-- begin Records shown --

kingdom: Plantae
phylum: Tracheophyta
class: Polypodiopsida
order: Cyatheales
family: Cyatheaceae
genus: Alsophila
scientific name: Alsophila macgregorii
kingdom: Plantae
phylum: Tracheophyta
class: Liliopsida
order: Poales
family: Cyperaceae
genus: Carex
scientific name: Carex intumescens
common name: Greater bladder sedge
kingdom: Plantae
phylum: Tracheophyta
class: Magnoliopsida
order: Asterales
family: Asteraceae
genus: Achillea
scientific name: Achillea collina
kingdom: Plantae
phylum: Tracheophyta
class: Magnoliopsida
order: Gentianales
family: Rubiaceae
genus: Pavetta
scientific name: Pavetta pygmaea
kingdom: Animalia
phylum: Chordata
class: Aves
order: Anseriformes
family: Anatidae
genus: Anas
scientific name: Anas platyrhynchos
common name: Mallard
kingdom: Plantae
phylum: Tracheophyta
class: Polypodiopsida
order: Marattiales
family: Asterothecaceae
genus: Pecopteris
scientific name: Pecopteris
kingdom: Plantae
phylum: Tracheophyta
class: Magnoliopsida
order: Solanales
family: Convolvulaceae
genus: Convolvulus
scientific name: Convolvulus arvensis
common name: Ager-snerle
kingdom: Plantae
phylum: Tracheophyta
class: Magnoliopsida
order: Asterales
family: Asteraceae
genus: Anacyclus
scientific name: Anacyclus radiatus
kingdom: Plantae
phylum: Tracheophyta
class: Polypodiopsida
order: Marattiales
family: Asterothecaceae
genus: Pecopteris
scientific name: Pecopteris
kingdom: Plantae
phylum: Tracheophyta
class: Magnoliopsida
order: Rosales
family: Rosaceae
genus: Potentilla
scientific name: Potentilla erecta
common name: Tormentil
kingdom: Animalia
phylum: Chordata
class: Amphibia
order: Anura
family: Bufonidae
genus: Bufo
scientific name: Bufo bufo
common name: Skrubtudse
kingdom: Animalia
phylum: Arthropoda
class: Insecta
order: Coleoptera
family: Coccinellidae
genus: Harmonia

-- end Records shown --

Requirement: Copy every labeled line for all of the items above, word for word and in the same order.

Problem solution:
kingdom: Plantae
phylum: Tracheophyta
class: Polypodiopsida
order: Cyatheales
family: Cyatheaceae
genus: Alsophila
scientific name: Alsophila macgregorii
kingdom: Plantae
phylum: Tracheophyta
class: Liliopsida
order: Poales
family: Cyperaceae
genus: Carex
scientific name: Carex intumescens
common name: Greater bladder sedge
kingdom: Plantae
phylum: Tracheophyta
class: Magnoliopsida
order: Asterales
family: Asteraceae
genus: Achillea
scientific name: Achillea collina
kingdom: Plantae
phylum: Tracheophyta
class: Magnoliopsida
order: Gentianales
family: Rubiaceae
genus: Pavetta
scientific name: Pavetta pygmaea
kingdom: Animalia
phylum: Chordata
class: Aves
order: Anseriformes
family: Anatidae
genus: Anas
scientific name: Anas platyrhynchos
common name: Mallard
kingdom: Plantae
phylum: Tracheophyta
class: Polypodiopsida
order: Marattiales
family: Asterothecaceae
genus: Pecopteris
scientific name: Pecopteris
kingdom: Plantae
phylum: Tracheophyta
class: Magnoliopsida
order: Solanales
family: Convolvulaceae
genus: Convolvulus
scientific name: Convolvulus arvensis
common name: Ager-snerle
kingdom: Plantae
phylum: Tracheophyta
class: Magnoliopsida
order: Asterales
family: Asteraceae
genus: Anacyclus
scientific name: Anacyclus radiatus
kingdom: Plantae
phylum: Tracheophyta
class: Polypodiopsida
order: Marattiales
family: Asterothecaceae
genus: Pecopteris
scientific name: Pecopteris
kingdom: Plantae
phylum: Tracheophyta
class: Magnoliopsida
order: Rosales
family: Rosaceae
genus: Potentilla
scientific name: Potentilla erecta
common name: Tormentil
kingdom: Animalia
phylum: Chordata
class: Amphibia
order: Anura
family: Bufonidae
genus: Bufo
scientific name: Bufo bufo
common name: Skrubtudse
kingdom: Animalia
phylum: Arthropoda
class: Insecta
order: Coleoptera
family: Coccinellidae
genus: Harmonia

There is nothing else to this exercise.